Festo Corp. plans to lay off 75 employees at its two operations in Hauppauge as it moves factory and warehouse work to Ohio.
In a notice to the state Labor Department, officials at the seller of automation equipment used in plants said 33 workers would be let go at the 395 Moreland Rd. factory and another 42 at the 430 Wireless Blvd. warehouse.
Festo, which is based in Germany, intends to shift a total of 120 jobs to the Cincinnati area from its local payroll of 270. However, a company spokeswoman said Monday it would add jobs on Long Island as sales increase.
The Ohio expansion, first announced in 2013, will bring Festo closer to its customer base, which has moved west and south since the U.S. headquarters was first established on the Island in 1972.
Spokeswoman Katherine Heaviside said all affected employees "were offered the chance to apply" for jobs in Ohio and 43 will relocate.
She said Festo intends to keep its U.S. corporate offices on Long Island, though the location has yet to be determined.
One option is to remodel the 395 Moreland facility.
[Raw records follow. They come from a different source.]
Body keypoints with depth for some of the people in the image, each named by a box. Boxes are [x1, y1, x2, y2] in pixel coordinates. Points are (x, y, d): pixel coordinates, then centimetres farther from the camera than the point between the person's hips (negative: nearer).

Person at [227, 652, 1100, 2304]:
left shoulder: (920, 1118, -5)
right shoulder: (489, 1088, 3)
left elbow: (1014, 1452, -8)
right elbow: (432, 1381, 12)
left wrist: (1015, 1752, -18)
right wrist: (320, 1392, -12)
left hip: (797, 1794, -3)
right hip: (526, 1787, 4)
The $4 million price tag has been approved by executives in Germany, she said.
Heaviside also confirmed that Festo has scrapped plans to move to 10 Pinelawn Dr. in Melville, the iconic former offices of Swiss Air. She said the building couldn't accommodate a loading dock and other amenities required by the engineering department.
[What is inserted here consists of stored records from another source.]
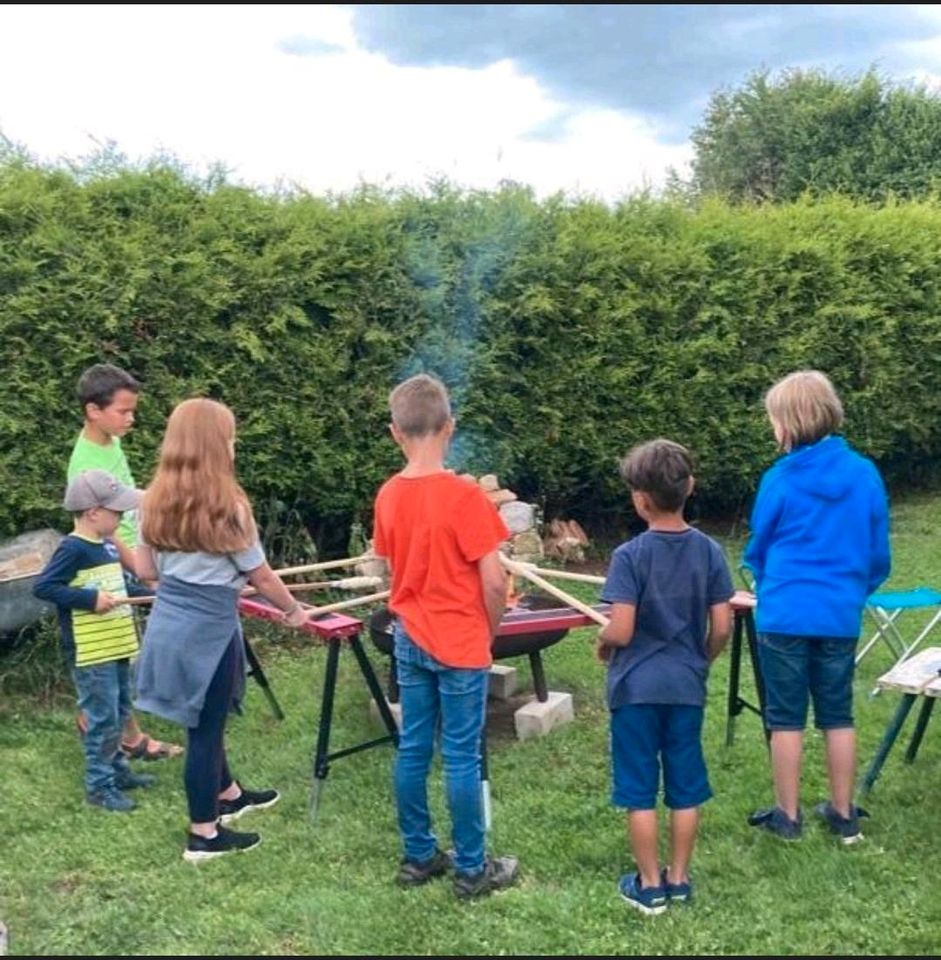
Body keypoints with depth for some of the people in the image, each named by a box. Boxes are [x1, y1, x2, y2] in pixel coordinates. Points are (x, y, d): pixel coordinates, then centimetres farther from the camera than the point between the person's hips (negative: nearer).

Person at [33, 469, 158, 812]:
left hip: (117, 646, 9)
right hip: (91, 652, -9)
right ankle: (98, 786, 9)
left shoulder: (109, 546, 8)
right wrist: (89, 599, -26)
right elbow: (42, 587, -23)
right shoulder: (73, 549, -17)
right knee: (102, 718, -2)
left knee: (119, 713, 20)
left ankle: (117, 769, 35)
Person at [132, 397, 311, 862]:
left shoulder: (155, 501, 0)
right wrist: (294, 611, 8)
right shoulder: (226, 507, -18)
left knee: (204, 721, 23)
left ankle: (228, 794, 44)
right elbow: (261, 577, -9)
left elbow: (145, 570, 7)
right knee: (206, 729, 6)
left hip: (168, 623, 7)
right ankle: (204, 835, 20)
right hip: (208, 630, -7)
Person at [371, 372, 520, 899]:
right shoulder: (465, 495, -18)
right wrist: (491, 632, 0)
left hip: (411, 640, 6)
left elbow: (393, 567, 9)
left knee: (413, 750, 13)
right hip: (461, 644, -5)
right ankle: (472, 869, 15)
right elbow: (494, 581, -17)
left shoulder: (388, 496, -1)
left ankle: (419, 856, 25)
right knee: (463, 757, 3)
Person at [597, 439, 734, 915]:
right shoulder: (709, 550, -4)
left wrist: (601, 644, 3)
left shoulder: (629, 555, -15)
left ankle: (649, 885, 17)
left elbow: (620, 631, -19)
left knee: (640, 791, 8)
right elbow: (721, 627, -2)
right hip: (686, 686, 4)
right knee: (685, 789, 15)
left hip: (636, 687, -3)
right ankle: (679, 879, 25)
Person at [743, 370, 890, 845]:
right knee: (838, 717, 14)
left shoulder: (780, 479, -10)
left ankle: (787, 816, 16)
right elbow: (878, 554, 6)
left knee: (786, 718, 8)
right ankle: (844, 815, 23)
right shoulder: (865, 475, -2)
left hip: (784, 614, -3)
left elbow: (757, 550, 4)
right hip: (840, 615, 3)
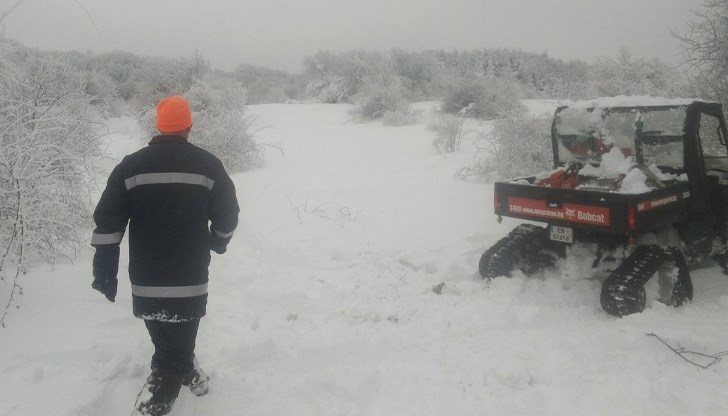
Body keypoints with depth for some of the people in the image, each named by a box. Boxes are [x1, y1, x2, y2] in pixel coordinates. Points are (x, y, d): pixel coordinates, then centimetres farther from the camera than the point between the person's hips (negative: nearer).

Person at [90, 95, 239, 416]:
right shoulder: (207, 165, -5)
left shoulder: (131, 166, -1)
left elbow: (107, 223, -3)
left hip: (144, 281, 3)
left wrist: (105, 272, 3)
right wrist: (219, 242, 22)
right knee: (178, 344, 7)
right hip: (189, 281, -2)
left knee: (170, 340, 22)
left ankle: (189, 373, 40)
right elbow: (227, 215, 2)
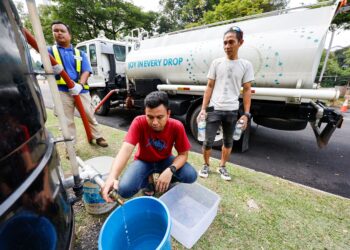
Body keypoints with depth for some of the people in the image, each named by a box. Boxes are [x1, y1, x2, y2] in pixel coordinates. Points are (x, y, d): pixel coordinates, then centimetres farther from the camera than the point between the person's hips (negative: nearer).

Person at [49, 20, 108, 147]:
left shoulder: (80, 53, 12)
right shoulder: (51, 50, 11)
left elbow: (86, 71, 0)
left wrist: (80, 85, -17)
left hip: (81, 90, 0)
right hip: (62, 91, 0)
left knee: (89, 115, 8)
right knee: (67, 121, 6)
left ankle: (98, 137, 25)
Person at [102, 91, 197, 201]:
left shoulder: (176, 127, -25)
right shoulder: (139, 122, -27)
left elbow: (183, 154, -17)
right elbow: (126, 149, -38)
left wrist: (170, 170, -36)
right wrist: (112, 177, -55)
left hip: (165, 160, 1)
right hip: (144, 161, 0)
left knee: (191, 176, -23)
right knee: (124, 189, -25)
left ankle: (165, 182, 9)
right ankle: (147, 181, 9)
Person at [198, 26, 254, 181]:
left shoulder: (246, 65, 5)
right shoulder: (216, 63, 6)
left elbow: (247, 90, 5)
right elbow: (209, 87, 4)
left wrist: (246, 114, -3)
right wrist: (203, 109, -4)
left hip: (232, 110, 1)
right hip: (214, 109, -1)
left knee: (228, 142, 13)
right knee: (208, 141, 0)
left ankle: (222, 167, 33)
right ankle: (206, 165, 25)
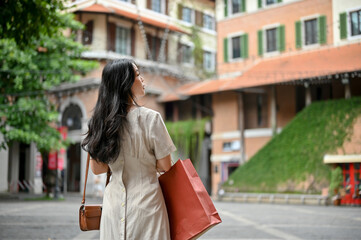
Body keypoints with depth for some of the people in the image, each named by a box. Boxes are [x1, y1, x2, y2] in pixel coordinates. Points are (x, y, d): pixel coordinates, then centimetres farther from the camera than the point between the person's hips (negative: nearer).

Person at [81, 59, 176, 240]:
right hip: (146, 201, -4)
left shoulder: (101, 120, 0)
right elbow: (165, 166, -7)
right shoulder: (150, 118, -13)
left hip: (114, 204, 5)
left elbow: (96, 168, 7)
In April, the Suffolk County IDA backed the $17 million Melville project with tax breaks to preserve Festo's local workforce.
The company's tax bills would have been reduced by up to $805,775 over several years. No benefits were received because the deal wasn't completed.
Anthony J. Catapano, the IDA's executive director, said Monday, "While we remain committed to providing assistance, we have not been officially informed if this [Melville] project is moving forward."
The county, New York State and Brookhaven Town tried to keep the Festo factory and warehouse. But the company chose Ohio, which offered tax credits over 12 years in return for the creation of 250 jobs at a 175,000-square-foot complex in Mason, northeast of Cincinnati.